▶ **Task statement**:
Reproduce the text of the items verbatim, beginning with the line that contains "Quick Links" and continuing through the end of the items. Omit the pictures from your answer.

▶ **Supplied data**:

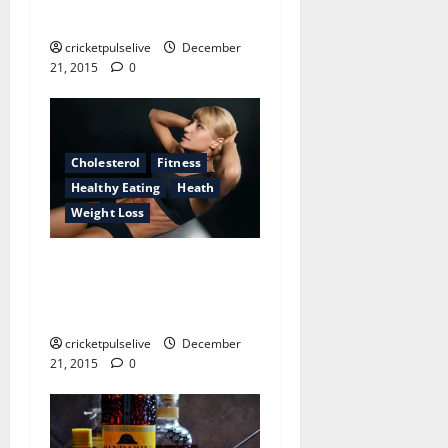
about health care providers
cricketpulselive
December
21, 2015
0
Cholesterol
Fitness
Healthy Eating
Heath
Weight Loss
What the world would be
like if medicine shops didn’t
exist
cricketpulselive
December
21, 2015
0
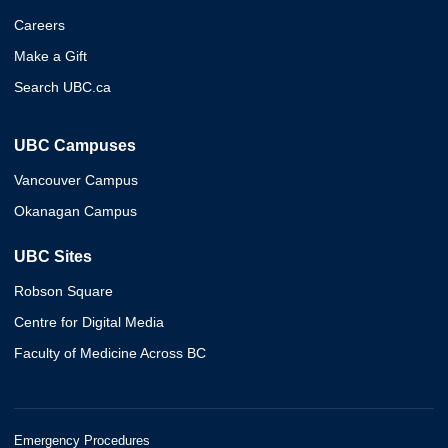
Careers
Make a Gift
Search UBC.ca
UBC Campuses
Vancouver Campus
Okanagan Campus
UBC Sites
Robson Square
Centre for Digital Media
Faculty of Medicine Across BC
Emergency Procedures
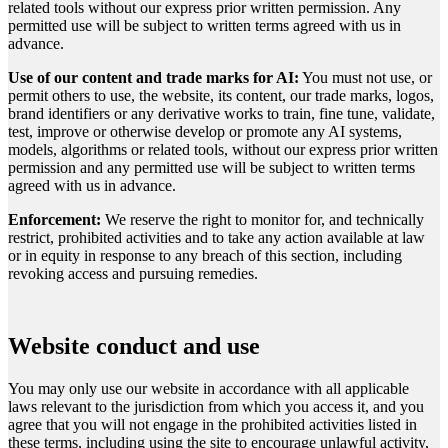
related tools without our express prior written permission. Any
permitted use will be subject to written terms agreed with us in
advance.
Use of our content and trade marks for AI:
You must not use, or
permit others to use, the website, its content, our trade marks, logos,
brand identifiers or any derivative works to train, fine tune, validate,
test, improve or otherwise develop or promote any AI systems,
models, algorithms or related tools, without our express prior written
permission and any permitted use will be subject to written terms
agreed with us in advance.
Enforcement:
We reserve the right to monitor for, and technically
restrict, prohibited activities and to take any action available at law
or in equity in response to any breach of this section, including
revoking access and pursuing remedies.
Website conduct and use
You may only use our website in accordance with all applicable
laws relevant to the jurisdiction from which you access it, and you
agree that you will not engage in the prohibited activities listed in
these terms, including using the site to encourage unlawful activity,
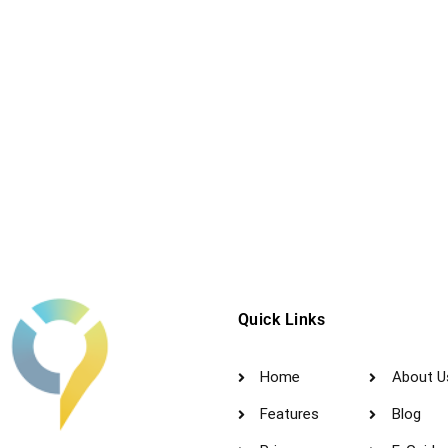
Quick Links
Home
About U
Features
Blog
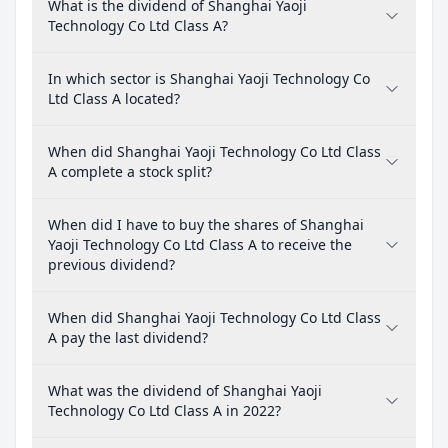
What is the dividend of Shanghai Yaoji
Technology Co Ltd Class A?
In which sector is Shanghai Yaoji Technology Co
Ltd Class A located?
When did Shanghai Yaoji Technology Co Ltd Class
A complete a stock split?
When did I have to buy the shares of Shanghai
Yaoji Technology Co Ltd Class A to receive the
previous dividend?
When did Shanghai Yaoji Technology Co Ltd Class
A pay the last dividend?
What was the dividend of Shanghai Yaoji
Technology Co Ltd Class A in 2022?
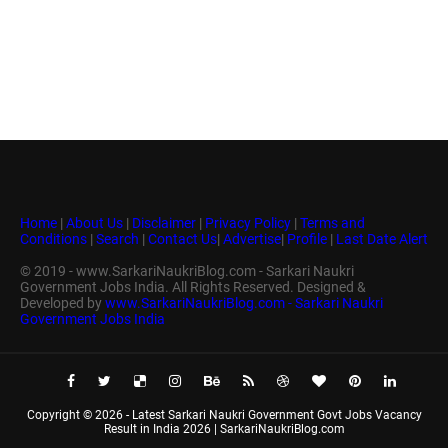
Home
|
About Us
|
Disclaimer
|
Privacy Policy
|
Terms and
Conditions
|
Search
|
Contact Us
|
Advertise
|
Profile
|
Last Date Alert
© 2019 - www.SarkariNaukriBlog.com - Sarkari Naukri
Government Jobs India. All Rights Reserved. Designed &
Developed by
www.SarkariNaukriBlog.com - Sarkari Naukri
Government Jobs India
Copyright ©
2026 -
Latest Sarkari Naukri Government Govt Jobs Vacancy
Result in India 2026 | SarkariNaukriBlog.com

▶ **Result of the exercise**:
Quick Links
Home
About U
Features
Blog
What is the dividend of Shanghai Yaoji
Technology Co Ltd Class A?
In which sector is Shanghai Yaoji Technology Co
Ltd Class A located?
When did Shanghai Yaoji Technology Co Ltd Class
A complete a stock split?
When did I have to buy the shares of Shanghai
Yaoji Technology Co Ltd Class A to receive the
previous dividend?
When did Shanghai Yaoji Technology Co Ltd Class
A pay the last dividend?
What was the dividend of Shanghai Yaoji
Technology Co Ltd Class A in 2022?
Home
|
About Us
|
Disclaimer
|
Privacy Policy
|
Terms and
Conditions
|
Search
|
Contact Us
|
Advertise
|
Profile
|
Last Date Alert
© 2019 - www.SarkariNaukriBlog.com - Sarkari Naukri
Government Jobs India. All Rights Reserved. Designed &
Developed by
www.SarkariNaukriBlog.com - Sarkari Naukri
Government Jobs India
Copyright ©
2026 -
Latest Sarkari Naukri Government Govt Jobs Vacancy
Result in India 2026 | SarkariNaukriBlog.com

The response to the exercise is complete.